RL for ML Engineers: The Practical Subset That Actually Matters
Full reinforcement learning — robotics, game playing, continuous control — is rarely asked in ML engineering interviews outside of specialized roles. What is asked, increasingly at every senior ML interview:
- Multi-armed bandits: Online exploration/exploitation in recommendation systems, ad serving, and A/B testing.
- RLHF (Reinforcement Learning from Human Feedback): The training pipeline behind ChatGPT, Claude, Gemini — SFT → reward model → PPO.
- DPO (Direct Preference Optimization): A simpler alternative to RLHF that skips the RL step.
- Contextual bandits: Personalized recommendation with exploration.
Core RL terminology you must know:
- Policy π(a|s): A function mapping states to actions. In LLM alignment: the policy is the language model, mapping the prompt (state) to the next token (action).

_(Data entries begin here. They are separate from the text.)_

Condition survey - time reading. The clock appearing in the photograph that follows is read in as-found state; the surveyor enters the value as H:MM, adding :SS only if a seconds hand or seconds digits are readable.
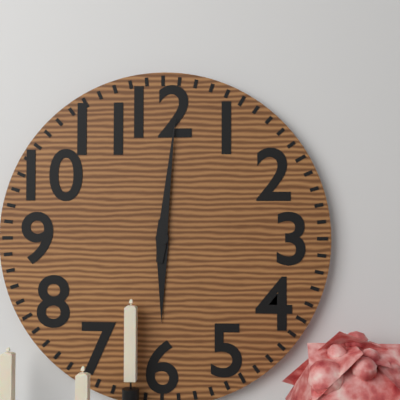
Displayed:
6:01
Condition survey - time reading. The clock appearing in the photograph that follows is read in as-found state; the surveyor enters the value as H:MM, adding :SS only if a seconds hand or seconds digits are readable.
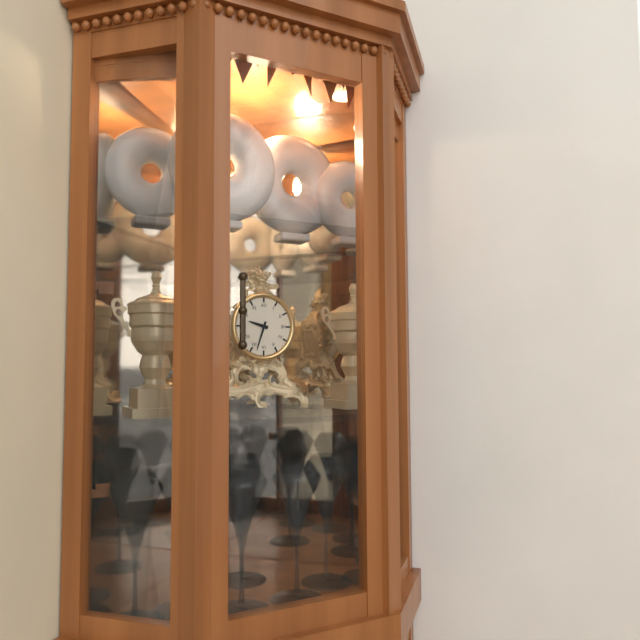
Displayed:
9:33
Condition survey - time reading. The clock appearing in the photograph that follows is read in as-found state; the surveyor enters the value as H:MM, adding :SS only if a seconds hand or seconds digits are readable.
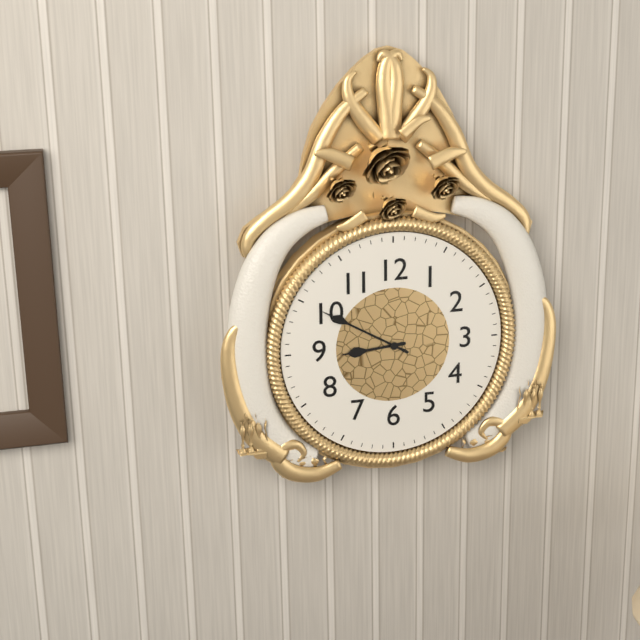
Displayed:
8:50
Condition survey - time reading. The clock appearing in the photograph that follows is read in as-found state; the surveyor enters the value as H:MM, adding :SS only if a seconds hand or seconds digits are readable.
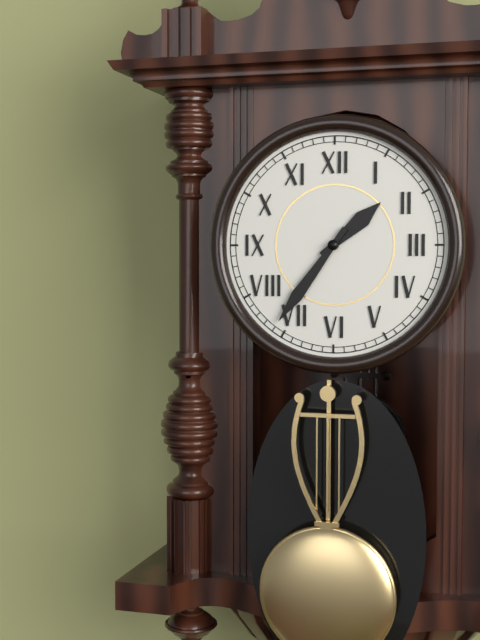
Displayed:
1:36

- Reward r(s, a): Feedback signal after taking action a in state s. In recommendation: click = +1, skip = 0. In RLHF: the reward model's scalar score.
- Value function V(s): Expected cumulative reward from state s under policy π. Used in actor-critic methods (PPO) to reduce gradient variance.
- Exploration vs exploitation: Exploration: try new actions to discover potentially better outcomes. Exploitation: take the action that maximizes current expected reward. The fundamental tradeoff in all online learning systems.
- Regret: Cumulative loss from suboptimal actions compared to the optimal policy. Bandit algorithms are evaluated on total regret over T rounds.